PASSAGE SHOWN:
________________________________________

Skip to main content

A utility to split large files into smaller chunks.

Project description

PyFileChunker

PyPI version

A Python utility to intelligently split large files into smaller, manageable chunks based on user-defined record boundaries, not just arbitrary sizes or line counts.

Pains

Working with extremely large text-based files (e.g., logs, data dumps, XML/JSON streams) can be challenging:

  • Memory Issues: Loading the entire file into memory is often impossible.
  • Processing Bottlenecks: Processing the file sequentially can be slow.
  • Incomplete Records: Simple splitting by size or line count can break records mid-way, corrupting data or making parsing difficult.

PyFileChunker addresses these pains by allowing you to split files between records, ensuring each chunk contains complete records. It uses memory mapping (mmap) for efficiency when searching for boundaries.

Features

  • Record Boundary Splitting: Define custom start and end markers for your records (e.g., <RECORD>, </RECORD>, BEGIN TRANSACTION, END TRANSACTION).
  • Intelligent Boundary Finding: Attempts to find the nearest record boundaries around the ideal chunk split points.
  • Memory Efficient: Uses mmap to avoid loading the entire file into memory when locating split points.
  • Configurable: Control the desired number of chunks and the record markers.
  • Command-Line Interface: Easy-to-use CLI powered by Typer.
  • Python Module: Can be imported and used directly in your Python scripts.

Installation

From PyPI (Recommended):

pip install pyfilechunker

From Source:

  1. Clone the repository:
    git clone https://github.com/fxyzbtc/pyfilechunker.git # Replace with your actual repo URL
    cd pyfilechunker
    
  2. Install using pip:
    pip install .

________________________________________

INPUT DATA:
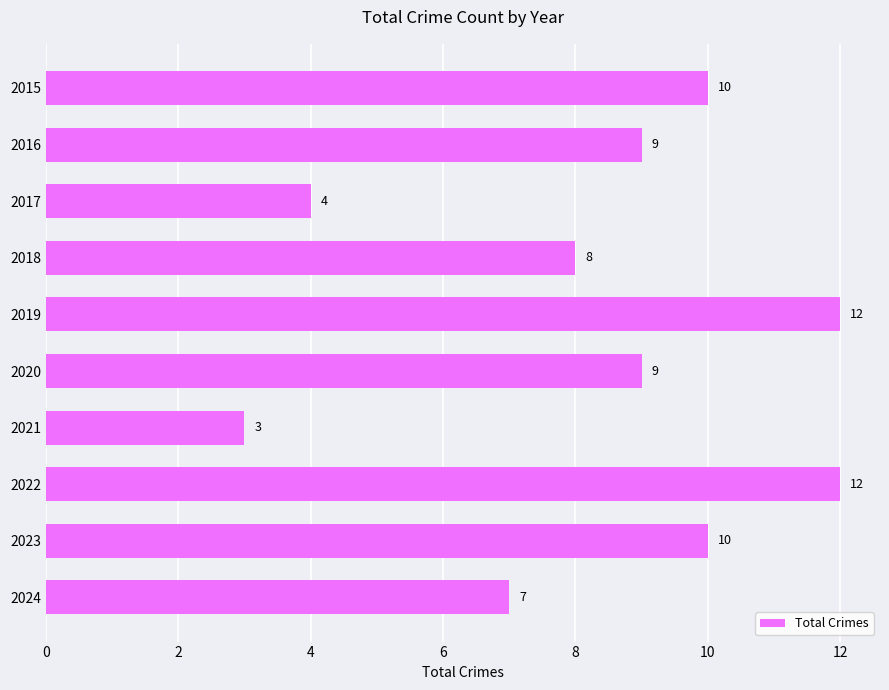

What is the maximum value shown in the chart?

12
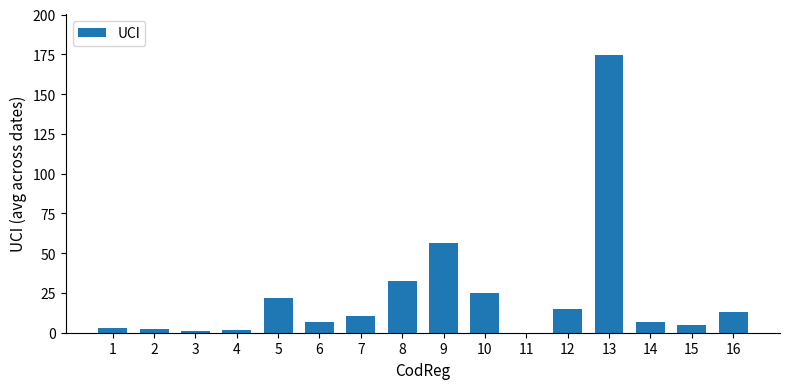

What is the sum of the values at 12 and 10?

39.4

________________________________________

TASKS TO CARRY OUT:
A - Reproduce, word for word, the part of the PyFileChunker description that starts at the words "PyFileChunker addresses these" and stops after the words "locating split points.".
B - Carry the PyFileChunker description forward, picking up after its last line.

RESPONSES PER TASK:
A -
PyFileChunker addresses these pains by allowing you to split files between records, ensuring each chunk contains complete records. It uses memory mapping (mmap) for efficiency when searching for boundaries.

Features

  • Record Boundary Splitting: Define custom start and end markers for your records (e.g., <RECORD>, </RECORD>, BEGIN TRANSACTION, END TRANSACTION).
  • Intelligent Boundary Finding: Attempts to find the nearest record boundaries around the ideal chunk split points.
  • Memory Efficient: Uses mmap to avoid loading the entire file into memory when locating split points.

B -
    For development, install in editable mode with development dependencies:
    pip install -e .[dev]
    

Usage

You can use PyFileChunker in three ways:

1. As an Installed Script (filechunker)

This is the most common way after installing via pip.

filechunker [OPTIONS] FILE_PATH

Arguments:

  • FILE_PATH: The path to the large file you want to chunk. [required]

Options:

  • --num-chunks INTEGER: The desired number of chunks. [default: 5]
  • --record-begin TEXT: String marking the beginning of a record. [default: <SUBBEGIN>]
  • --record-end TEXT: String marking the end of a record. [default: <SUBEND>]
  • --output-dir DIRECTORY: The directory to save the chunk files. [default: . (current directory)]
  • --help: Show the help message and exit.

Example:

Split my_large_log.log into approximately 10 chunks, using START and END as record markers, saving chunks to the output_chunks/ directory:

filechunker my_large_log.log --num-chunks 10 --record-begin "START" --record-end "END" --output-dir output_chunks/

2. As a Python Module (python -m pyfilechunker)

You can run the module directly using Python's -m flag. This is useful if the script isn't in your PATH or you prefer this invocation. The arguments and options are the same as the script.

python -m pyfilechunker [OPTIONS] FILE_PATH

Example:

python -m pyfilechunker data.xml --num-chunks 20 --record-begin "<item>" --record-end "</item>" --output-dir ./chunks

3. Importing in Python Code

You can import and use the chunk_it function directly in your Python scripts for more complex workflows.

from pyfilechunker import chunk_it
from pathlib import Path

input_file = "path/to/your/large_file.txt"
output_directory = "chunk_output"
num_chunks_desired = 15
start_marker = "BEGIN_RECORD"
end_marker = "END_RECORD"

try:
    # Ensure output directory exists
    Path(output_directory).mkdir(parents=True, exist_ok=True)

    created_files = chunk_it(
        filename=input_file,
        num_chunks=num_chunks_desired,
        record_begin=start_marker,
        record_end=end_marker,
        output_dir=output_directory
    )

    if created_files:
        print(f"Successfully created {len(created_files)} chunks in '{output_directory}':")
        for f in created_files:
            print(f"- {f}")
    else:
        print("No chunk files were created.")

except FileNotFoundError:
    print(f"Error: Input file not found at {input_file}")
except Exception as e:
    print(f"An error occurred: {e}")

Development Guide

Prerequisites:

  • Python >= 3.12
  • Git
  • pip and venv (recommended)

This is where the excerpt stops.